Figure 1. pSBtet-BP plasmid and cloning strategy. (A) Map of the pSBtet-BP plasmid as obtained from Addgene, plasmid number 60496 and developed by Kowarz & col. (Kowarz et al., 2015). Shown are the Tetracycline responsive element (TRE) promoter, the open reading frame encoding luciferase (which is replaced by the transgene of interest during the cloning stage, Procedure A), as well as the expression of a polyprotein from the constitutive synthetic RPBSA promoter; this polyprotein undergoes cleavage to generate blue fluorescent protein (BFP), reverse tetracycline transactivator (rtTA), and puromycin resistance protein. Also shown is the expression of ampicillin resistance for bacterial selection. Also shown (dashed line boxes) are the regions relevant to subcloning of the transgene, as described in Procedure A. (B) Shown is the cloning strategy for excision of the luciferase-encoding sequence and subcloning of the transgene of interest using NcoI and ClaI sites within the pSBtet-BP plasmid. NcoI and ClaI cut sites are shown in red text; the Kozak sequence is shown in yellow and the open reading frame (ORF) of the luciferase is underlined.
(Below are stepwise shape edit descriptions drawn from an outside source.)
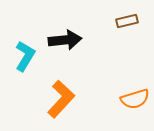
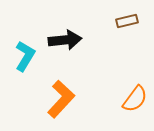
orange semicircle: rotated 36 degrees counterclockwise
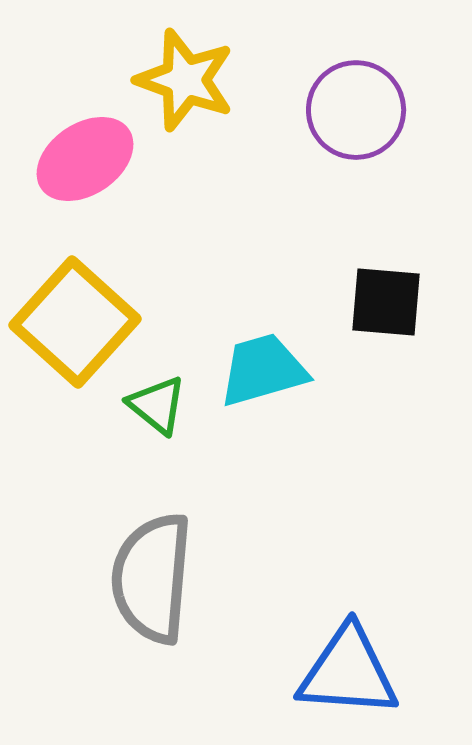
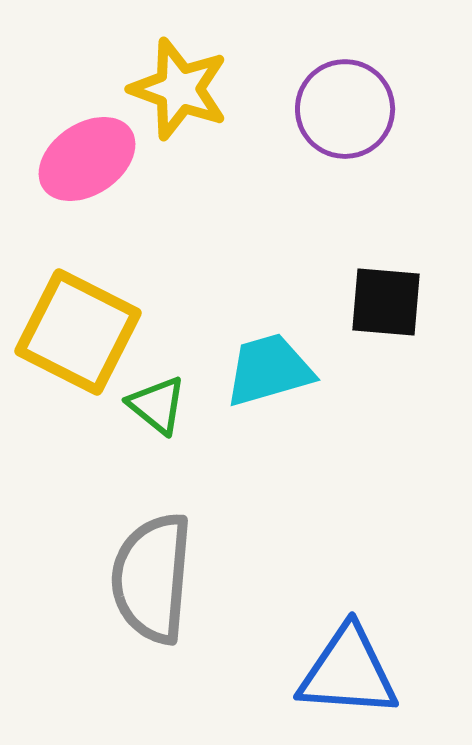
yellow star: moved 6 px left, 9 px down
purple circle: moved 11 px left, 1 px up
pink ellipse: moved 2 px right
yellow square: moved 3 px right, 10 px down; rotated 15 degrees counterclockwise
cyan trapezoid: moved 6 px right
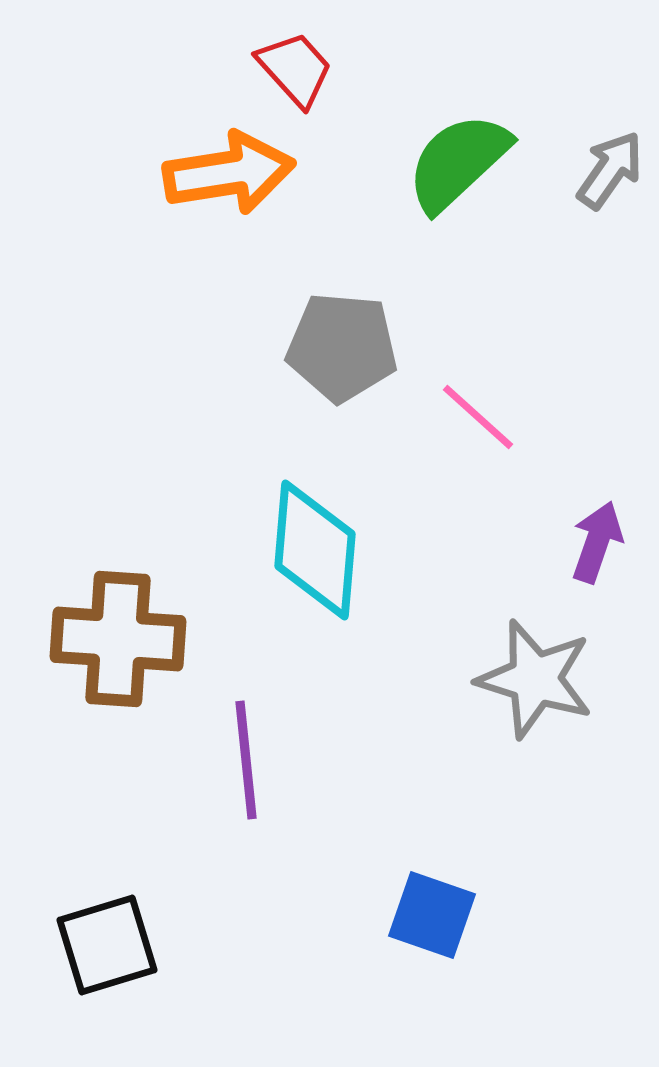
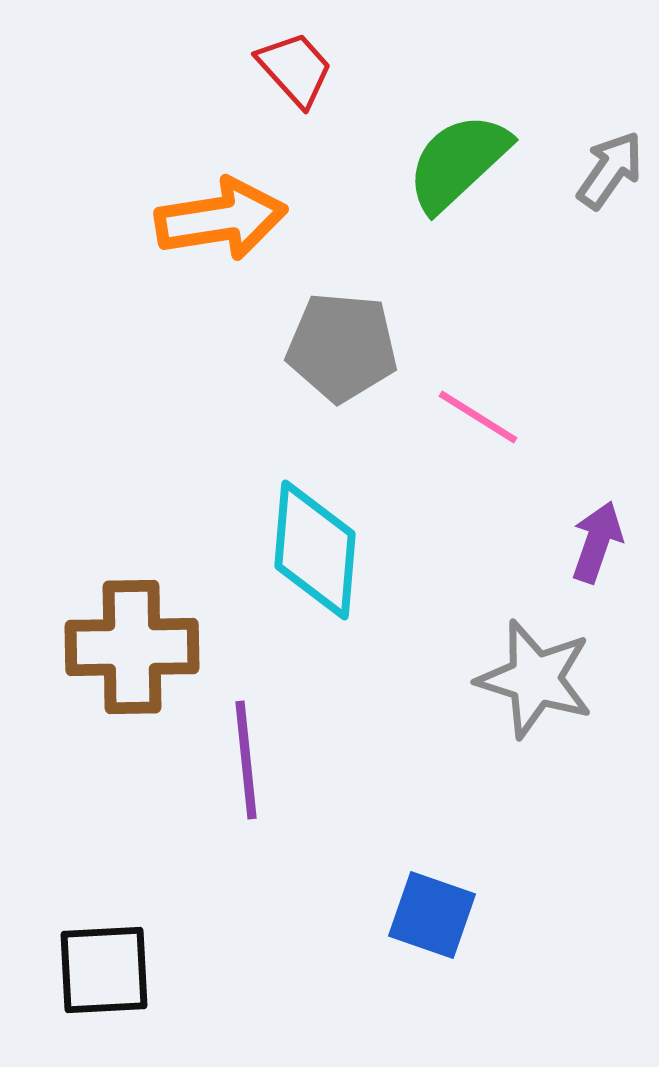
orange arrow: moved 8 px left, 46 px down
pink line: rotated 10 degrees counterclockwise
brown cross: moved 14 px right, 8 px down; rotated 5 degrees counterclockwise
black square: moved 3 px left, 25 px down; rotated 14 degrees clockwise
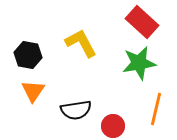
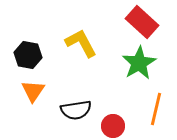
green star: rotated 20 degrees counterclockwise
We recently used the Sleeping Beauty transposon strategy developed by Kowarz & col. (Kowarz et al., 2015) in ARPE-19, MDA-MB-231, and SUM149-PT cells for generation of stable cells that allow doxycycline-inducible expression of protein fusions or mutants (Cabral-Dias et al., 2022; Rahmani et al., 2023; Sugiyama et al., 2023) or short hairpin RNA (shRNA) (Lo et al., 2023). Here, we first describe subcloning of a transgene of interest into the pSBtet plasmid (Procedure A). We also note that the use of these Sleeping Beauty plasmids requires an initial transfection and selection process that is unique to some cell lines. We thus report the protocol optimized for the generation of stable cells in ARPE-19 and MDA-MB-231 (Procedure B). Finally, the use of doxycycline for expression of a transgene by the Sleeping Beauty strategy can allow for control of expression to approximate the endogenous level of expression of the protein. This is achieved through titration of doxycycline, allowing determination of an optimal range of doxycycline for each stable cell line generated. This approach allows expression of the transgene at near-endogenous levels, either alone or in combination with siRNA gene silencing of the endogenous protein for knockdown-rescue approaches (Cabral-Dias et al., 2022; Rahmani et al., 2023; Sugiyama et al., 2023). Thus, we also describe the use of doxycycline to induce expression of the protein of interest, either alone to determine optimal doxycycline condition for expression of the transgene (Procedure C), or in combination with siRNA gene silencing of the endogenous protein for knockdown-rescue approaches (Procedure D).